There are an estimated 137,000 women and girls affected by Female Genital Mutilation (FGM) in England and Wales, with a further 60,000 girls at risk.
These figures highlight the magnitude to which these harmful acts are being carried out, but what they don’t show is the suffering and realities experienced by vulnerable girls and women across the country.
There has been some progress in recent years to try to curb the practise of FGM; the Serious Crimes Act 2015 toughened sentences for those responsible and the introduction of the FGM unit in 2014 has helped to improve the local response to tackling FGM. Yet, even with this progress, the power of education continues to be ignored, and thus has become a significant gap in the prevention of FGM.
Safeguarding children through education
From research conducted by Youth for Change in 2017, 90% of young people surveyed said that learning about FGM as part of Relationship and Sex Education (RSE) would help to protect and empower them and their peers. This response shows just how important young people regard the need to be informed, empowered and educated of their rights.
Our Train to Protect campaign has aimed to make schools in the UK a safer place to report FGM and child marriage. Teachers and schools play a crucial role in young people's lives, and education is a powerful way to make change. By ensuring school staff and students are aware of these issues, cases can be prevented from happening and young people can at risk can be given the right support.
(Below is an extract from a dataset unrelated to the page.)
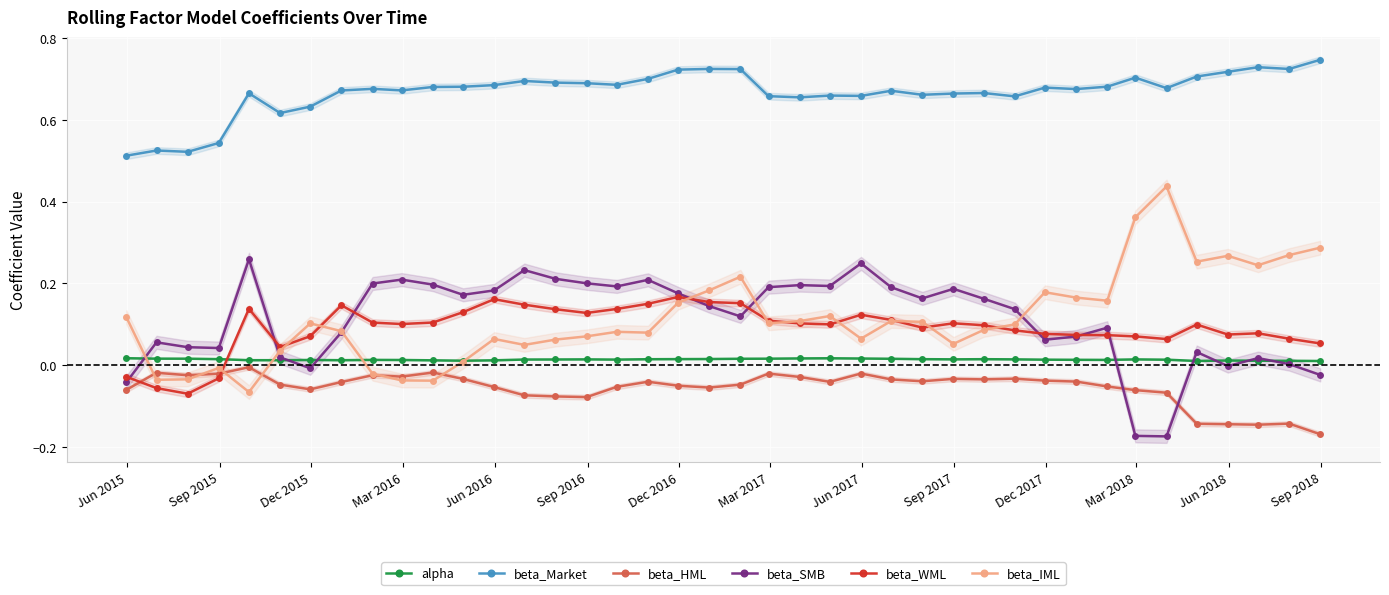

True or false: beta_HML has more than 0 points higher than both neighbors.

True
To achieve this goal we have been working to change education policy and provide training for schools. Last year we held sessions on FGM and child and early forced marriage (CEFM) prevention for teachers and students. We also held the first ever National Schools Conference on combating FGM and child marriage, attended by over 100 teachers.
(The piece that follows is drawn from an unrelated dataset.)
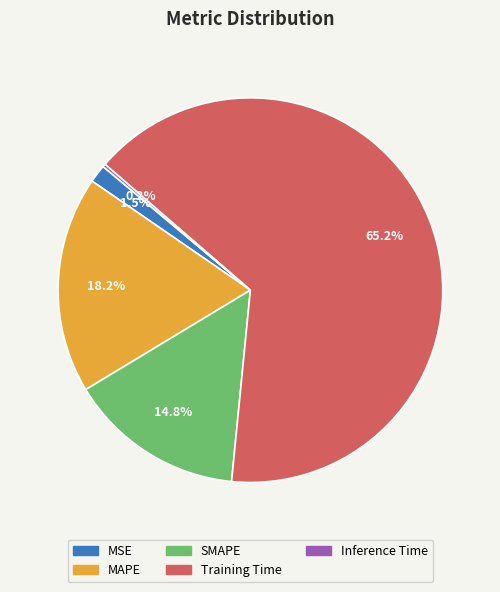

Do MSE and MAPE together represent more than half of the pie?

No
RSE consultations – our chance to get it right
Now more than ever we have an exciting and unique opportunity to tackle these issues in the UK. As of 2019, Relationship and Sex Education (RSE) will be compulsory in every school.
Education on FGM and CEFM through RSE could play a vital role in helping to end these harmful practices. It will properly prepare young people, educate people about the issues, as well as how to report or how victims can seek support. Hence, this will enable young people to protect both themselves and others against gender-based violence.
This is an opportunity we cannot miss! Consultations about the new RSE curriculum are now open
This provides the chance to make sure that young people are educated about FGM, CEFM and other forms of gender-based violence. The current RSE guidelines were created in 2000, it is therefore incredibly important that you engage in this consultation to ensure that the curriculum reflects and prepares for the world young people live in today.
The consultation closes on 12 February 2018, and on International Day of Zero Tolerance to FGM, it won’t take long to engage in it, and include FGM and CEFM in your suggestions. So use this chance to have your say to #EndFGM.